Covers, Titles, and all that Jazz
Yesterday, I was quite sick and didnt get much done. I did some research reading (good chunk of David Starkey's Six Wives) and some needlepoint for the miniature games room I'm making, but that's about it.
My publisher is working on the Lingerie Addict cover and asked for input this morning. Covers, if you didn't know this, are about the first thing the publisher works on; they start even before the manuscript is due. They do that because it's one of the longest and most expensive processes of book making. The cover has to be designed, the art commissioned and finished, the lettering, etc. designed, the cover blurb written, the cover quotes in place, and probably other things I don't know about. Then all this has to be put together and sent to the printers, who take a certain amount of time. Plus the covers have to be done in time to be sent out to the distributors, who look at the covers and place their orders. When I worked at a small publisher (Oryx Press, now owned by Greenwood), I would see the covers for my books long before the author gave me a finished manuscript!

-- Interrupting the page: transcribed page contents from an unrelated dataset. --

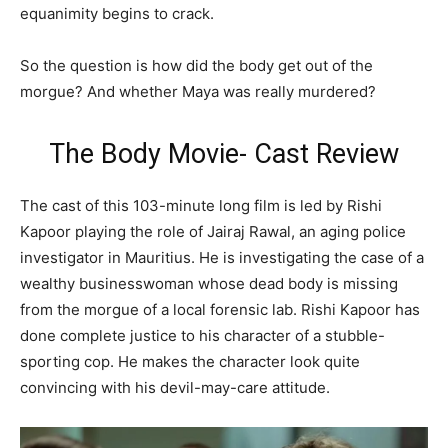
equanimity begins to crack.
So the question is how did the body get out of the
morgue? And whether Maya was really murdered?
The Body Movie- Cast Review
The cast of this 103-minute long film is led by Rishi
Kapoor playing the role of Jairaj Rawal, an aging police
investigator in Mauritius. He is investigating the case of a
wealthy businesswoman whose dead body is missing
from the morgue of a local forensic lab. Rishi Kapoor has
done complete justice to his character of a stubble-
sporting cop. He makes the character look quite
convincing with his devil-may-care attitude.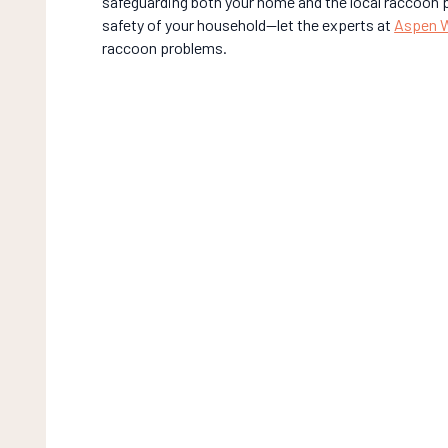
safeguarding both your home and the local raccoon p
safety of your household—let the experts at
Aspen Wi
raccoon problems.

Cover art is chosen because the publisher wants a certain look--depending on the content of the book and the type of book (comedy, drama, gothic, futuristic, pirate, vampire, what have you). That is why sometimes the cover art doesn't always fit exactly what's inside the book. But it does fit the line, imprint, style, or whatever. I'm perfectly happy to let the publisher take artistic license when designing my covers if it makes a better cover.
On a reader board yesterday, I saw a reader astonished that authors did not always choose their own titles. That is true. Many times a publisher will have something else in mind and change it. But not always.

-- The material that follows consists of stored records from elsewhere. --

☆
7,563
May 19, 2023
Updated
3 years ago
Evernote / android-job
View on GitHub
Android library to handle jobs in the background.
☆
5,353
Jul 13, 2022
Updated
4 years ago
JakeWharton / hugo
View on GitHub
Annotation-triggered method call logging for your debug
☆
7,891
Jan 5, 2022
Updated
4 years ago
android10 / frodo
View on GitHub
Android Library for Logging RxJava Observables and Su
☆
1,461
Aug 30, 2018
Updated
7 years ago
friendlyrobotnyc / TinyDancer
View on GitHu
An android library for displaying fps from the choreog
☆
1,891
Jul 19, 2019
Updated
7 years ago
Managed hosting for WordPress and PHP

So far, all the titles I've come up with have not been changed (except Confessions of a Lingerie Addict, which had a slight change). The Pirate Next Door was my idea. The Care and Feeding of Pirates is mine. Even the more boring titles, like The Pirate Hunter, are mine. I'm not certain if this is good or bad! The mystery titles I've come up with so far (The Hanover Square Affair, A Regimental Murder, The Glass House, The Sudbury School Murders) have also stayed. But if an editor or someone in marketing thinks they can generate more sales by changing the title, they will. Single-title publishers, btw, are much more inclined to keep an author's title or work with an author on the title than category publishers.
Ok, now that I've talked about covers, cover art, and titles, it's time for me to dive into the most important part of the book--the inside! I must work on a few revisions to Sudbury School Murders and plan some things for Lacey Book 5. That sounds like a full day.